EXERCISE GOAL: Where a line of the data below has the string "down", copy that line.

Data excerpts:
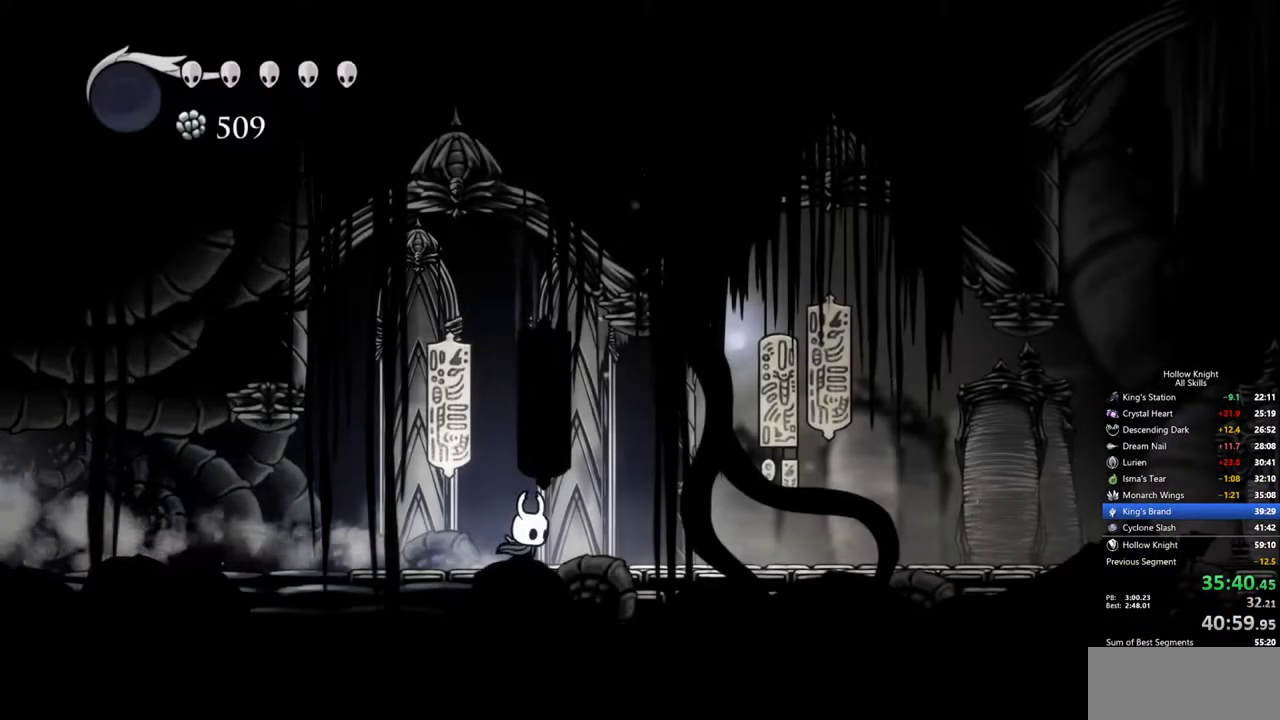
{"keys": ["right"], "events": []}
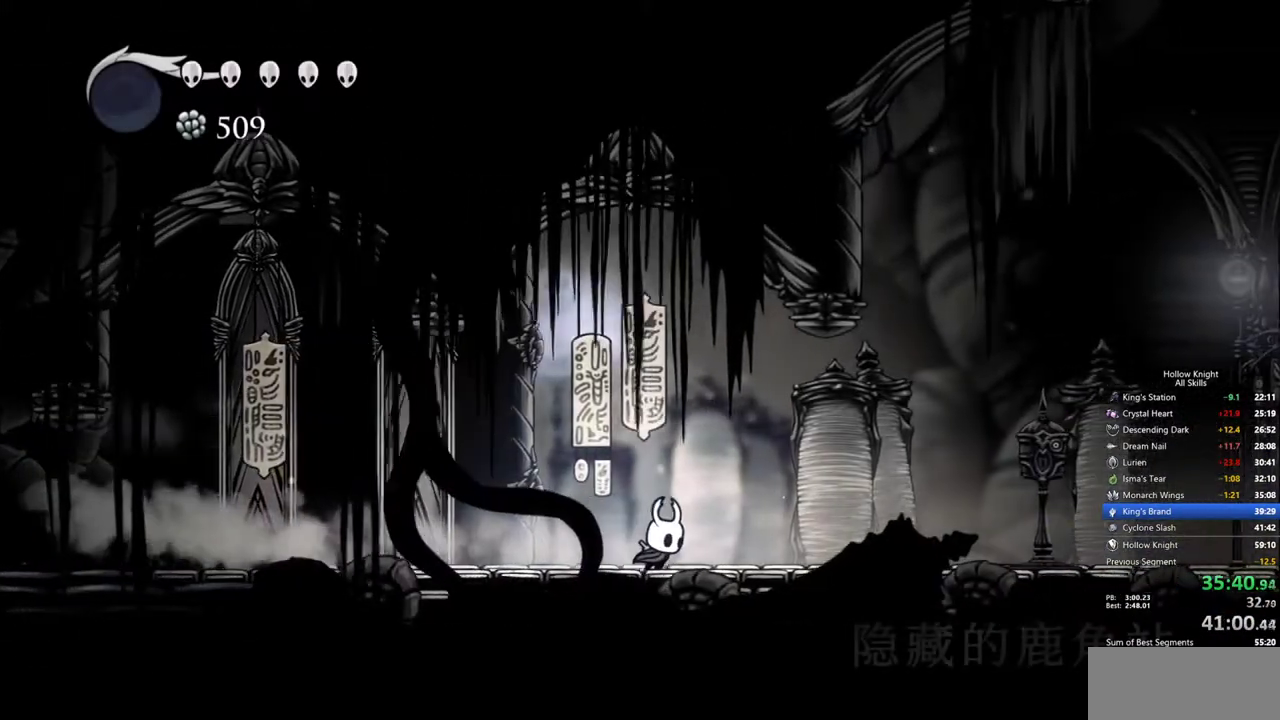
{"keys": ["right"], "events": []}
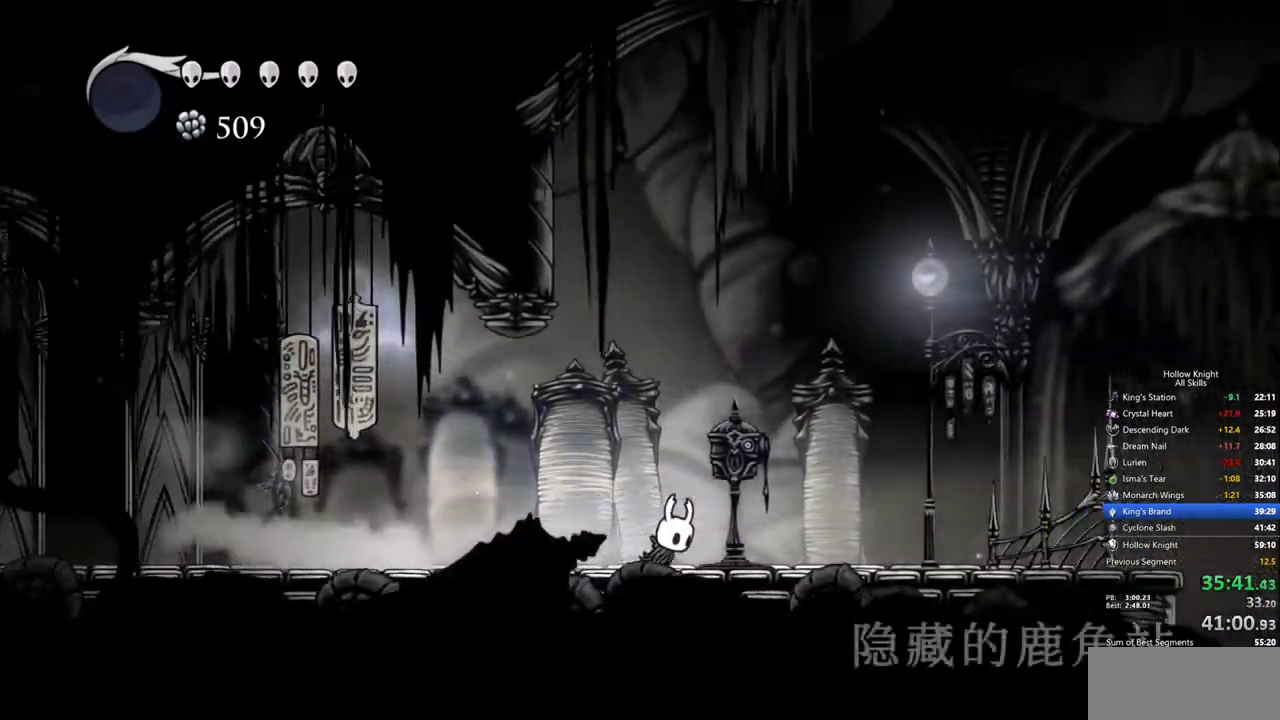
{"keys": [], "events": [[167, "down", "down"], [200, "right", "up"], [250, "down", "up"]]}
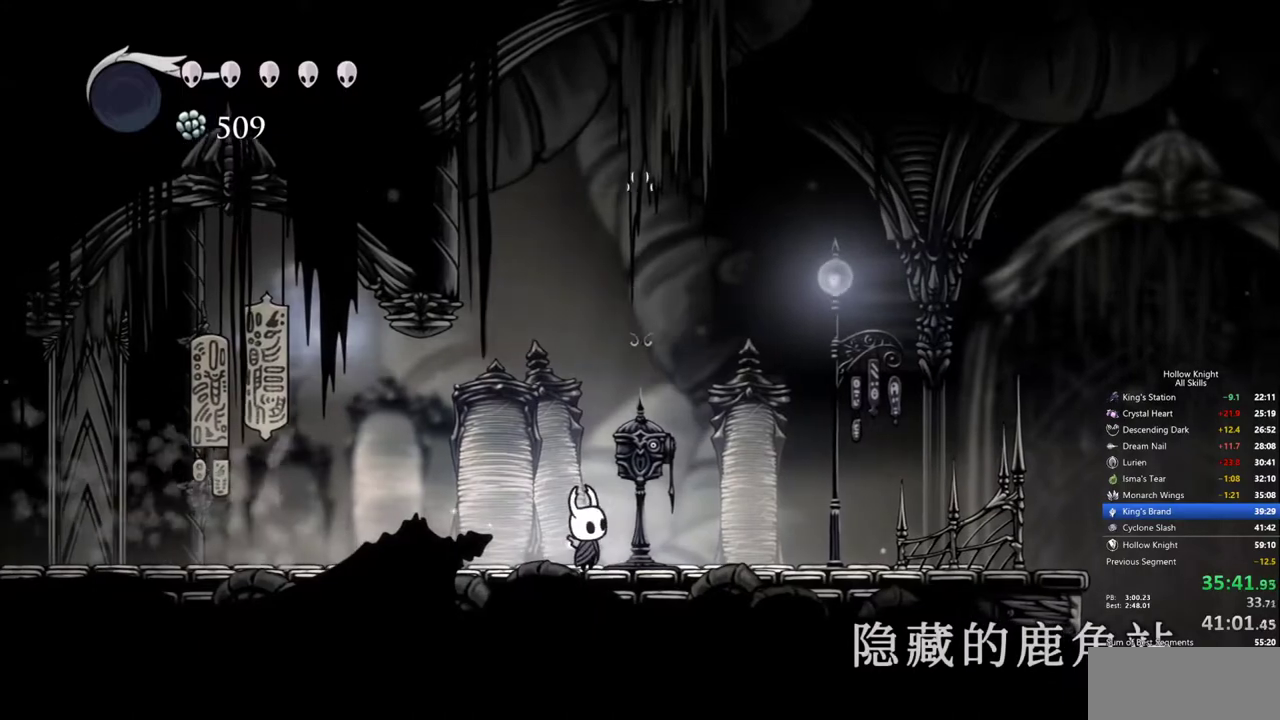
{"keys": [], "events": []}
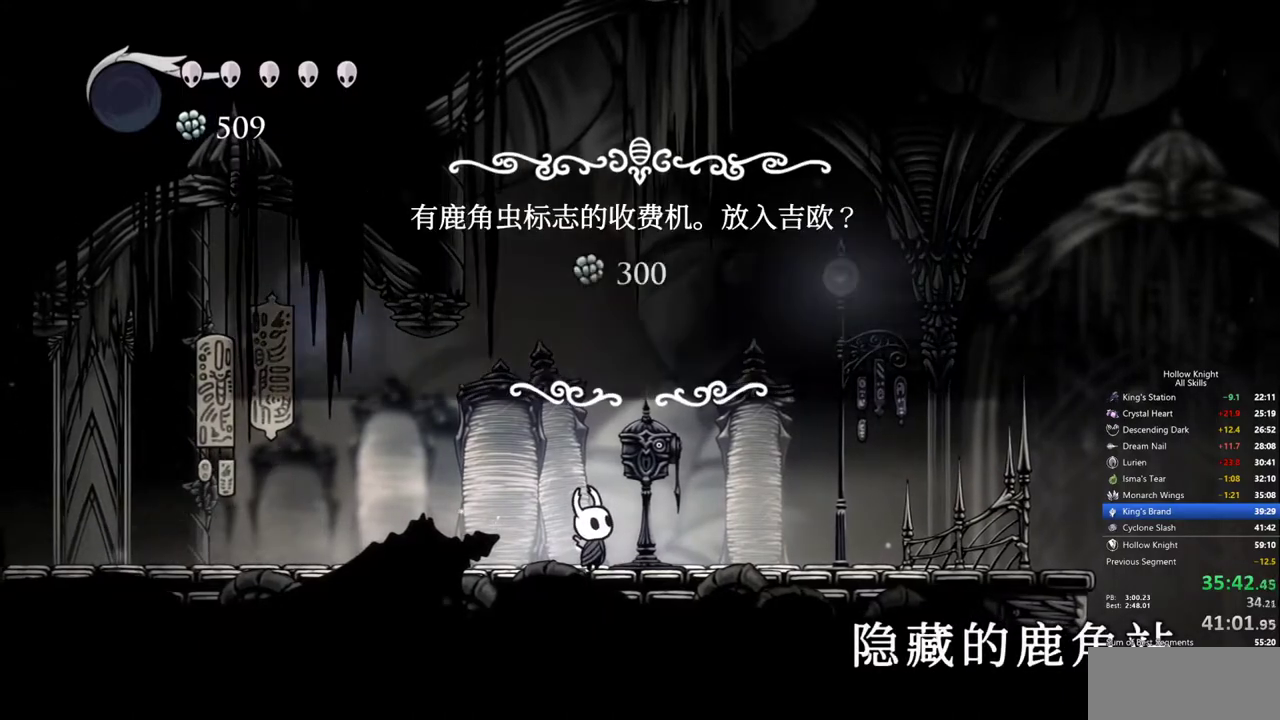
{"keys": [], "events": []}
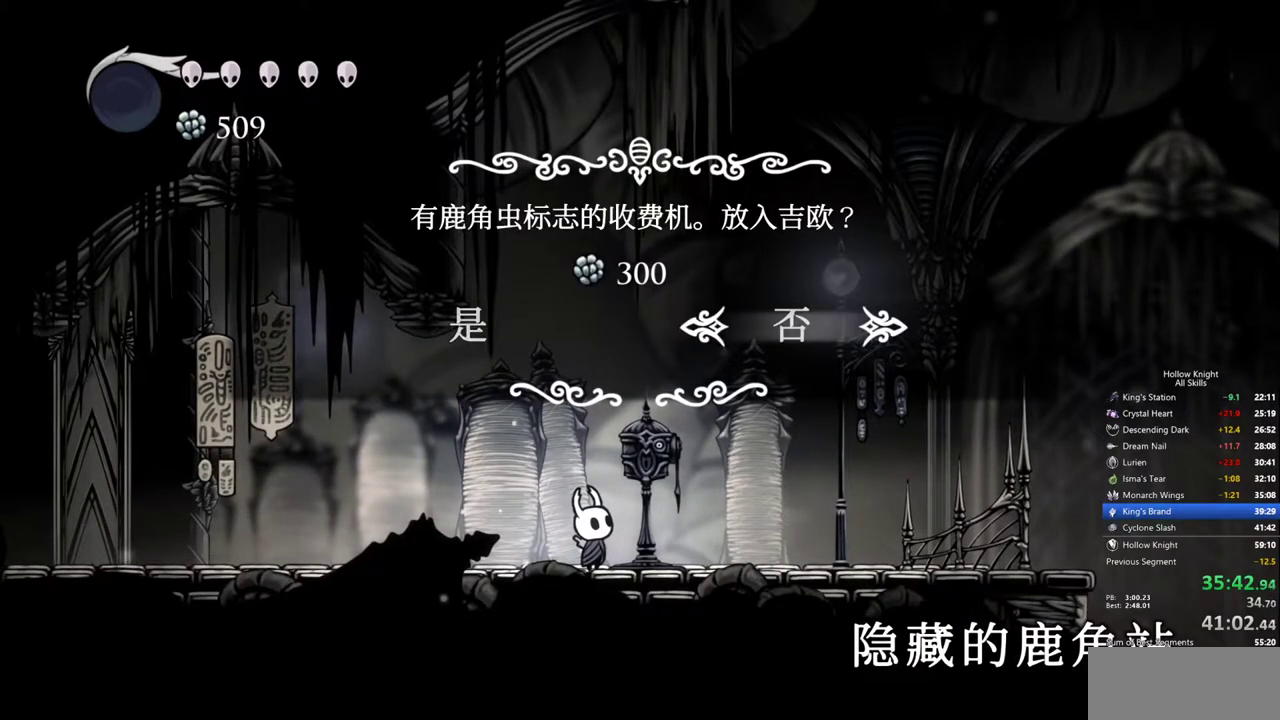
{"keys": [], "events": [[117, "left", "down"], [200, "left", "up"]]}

RESPONSE AREA:
{"keys": [], "events": [[167, "down", "down"], [200, "right", "up"], [250, "down", "up"]]}
{"keys": [], "events": [[117, "left", "down"], [200, "left", "up"]]}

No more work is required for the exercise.